:: Request ::
Each line in the data must be reproduced as written, except for any picture.

Document images with source code:
:::::

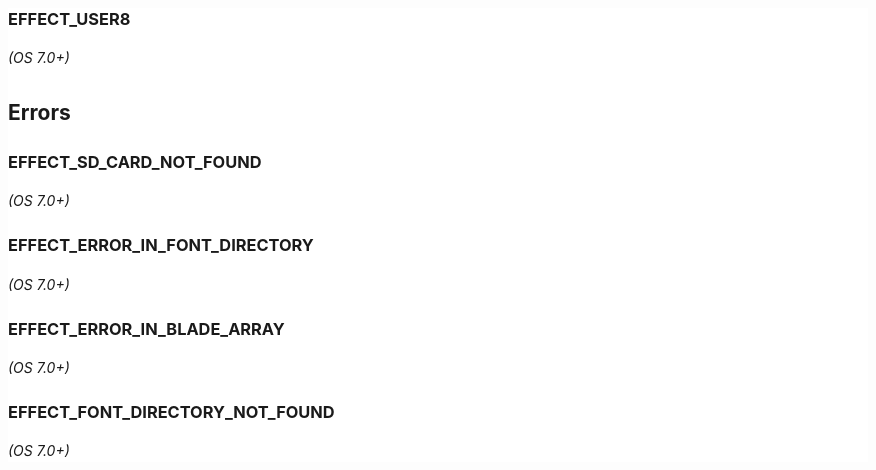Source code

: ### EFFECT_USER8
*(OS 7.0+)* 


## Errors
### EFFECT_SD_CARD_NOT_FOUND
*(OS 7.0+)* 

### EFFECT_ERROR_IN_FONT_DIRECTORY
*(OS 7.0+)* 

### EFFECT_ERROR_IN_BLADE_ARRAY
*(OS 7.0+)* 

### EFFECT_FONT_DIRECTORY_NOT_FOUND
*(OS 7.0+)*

:::::

:: Completed exercise ::
Source code

: ### EFFECT_USER8
*(OS 7.0+)* 


## Errors
### EFFECT_SD_CARD_NOT_FOUND
*(OS 7.0+)* 

### EFFECT_ERROR_IN_FONT_DIRECTORY
*(OS 7.0+)* 

### EFFECT_ERROR_IN_BLADE_ARRAY
*(OS 7.0+)* 

### EFFECT_FONT_DIRECTORY_NOT_FOUND
*(OS 7.0+)*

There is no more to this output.